A neutrophil-biomimic platform for eradicating metastatic breast cancer stem-like cells by redox microenvironment modulation and hypoxia-triggered differentiation therapy.
10.1016/j.apsb.2022.05.027
- Author:
Yongchao CHU
1
;
Yifan LUO
1
;
Boyu SU
1
;
Chao LI
1
;
Qin GUO
1
;
Yiwen ZHANG
1
;
Peixin LIU
1
;
Hongyi CHEN
1
;
Zhenhao ZHAO
1
;
Zheng ZHOU
1
;
Yu WANG
1
;
Chen JIANG
1
;
Tao SUN
1
Author Information
1. Key Laboratory of Smart Drug Delivery (Ministry of Education), Minhang Hospital, State Key Laboratory of Medical Neurobiology and MOE Frontiers Center for Brain Science, Department of Pharmaceutics, School of Pharmacy, Research Center on Aging and Medicine, Fudan University, Shanghai 201203, China.

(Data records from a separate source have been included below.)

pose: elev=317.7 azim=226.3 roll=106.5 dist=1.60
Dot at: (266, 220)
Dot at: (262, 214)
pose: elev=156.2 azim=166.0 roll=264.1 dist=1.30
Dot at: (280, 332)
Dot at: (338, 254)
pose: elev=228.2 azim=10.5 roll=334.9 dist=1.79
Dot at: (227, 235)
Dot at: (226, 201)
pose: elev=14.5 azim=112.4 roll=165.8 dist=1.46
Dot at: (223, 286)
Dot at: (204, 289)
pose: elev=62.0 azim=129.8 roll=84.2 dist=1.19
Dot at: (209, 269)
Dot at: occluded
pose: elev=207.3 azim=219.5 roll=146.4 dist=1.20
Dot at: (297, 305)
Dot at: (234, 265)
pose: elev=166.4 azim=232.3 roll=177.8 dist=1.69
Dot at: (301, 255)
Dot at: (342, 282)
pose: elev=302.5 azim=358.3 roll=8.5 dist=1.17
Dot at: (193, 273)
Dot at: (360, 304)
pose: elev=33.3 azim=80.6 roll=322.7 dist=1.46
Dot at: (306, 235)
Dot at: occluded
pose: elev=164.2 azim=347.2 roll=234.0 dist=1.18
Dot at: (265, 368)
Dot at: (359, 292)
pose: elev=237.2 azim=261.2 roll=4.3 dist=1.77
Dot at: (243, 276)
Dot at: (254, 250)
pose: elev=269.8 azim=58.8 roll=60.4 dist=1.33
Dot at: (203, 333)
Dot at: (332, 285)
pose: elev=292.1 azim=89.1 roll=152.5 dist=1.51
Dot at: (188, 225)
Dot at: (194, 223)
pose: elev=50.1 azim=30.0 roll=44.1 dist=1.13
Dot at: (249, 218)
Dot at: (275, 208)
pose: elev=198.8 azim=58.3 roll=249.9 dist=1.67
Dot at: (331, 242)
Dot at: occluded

- Publication Type:Journal Article
- Keywords:
Breast cancer;
Cancer stem cell;
Glutathione;
Hypoxia;
Metastasis;
Neutrophil;
Nitroimidazole;
Reactive oxygen species
- From:
Acta Pharmaceutica Sinica B
2023;13(1):298-314
- CountryChina
- Language:English
-
Abstract:
Metastasis accounts for 90% of breast cancer deaths, where the lethality could be attributed to the poor drug accumulation at the metastatic loci. The tolerance to chemotherapy induced by breast cancer stem cells (BCSCs) and their particular redox microenvironment further aggravate the therapeutic dilemma. To be specific, therapy-resistant BCSCs can differentiate into heterogeneous tumor cells constantly, and simultaneously dynamic maintenance of redox homeostasis promote tumor cells to retro-differentiate into stem-like state in response to cytotoxic chemotherapy. Herein, we develop a specifically-designed biomimic platform employing neutrophil membrane as shell to inherit a neutrophil-like tumor-targeting capability, and anchored chemotherapeutic and BCSCs-differentiating reagents with nitroimidazole (NI) to yield two hypoxia-responsive prodrugs, which could be encapsulated into a polymeric nitroimidazole core. The platform can actively target the lung metastasis sites of triple negative breast cancer (TNBC), and release the escorted drugs upon being triggered by the hypoxia microenvironment. During the responsiveness, the differentiating agent could promote transferring BCSCs into non-BCSCs, and simultaneously the nitroimidazole moieties conjugated on the polymer and prodrugs could modulate the tumor microenvironment by depleting nicotinamide adenine dinucleotide phosphate hydrogen (NADPH) and amplifying intracellular oxidative stress to prevent tumor cells retro-differentiation into BCSCs. In combination, the BCSCs differentiation and tumor microenvironment modulation synergistically could enhance the chemotherapeutic cytotoxicity, and remarkably suppress tumor growth and lung metastasis. Hopefully, this work can provide a new insight in to comprehensively treat TNBC and lung metastasis using a versatile platform.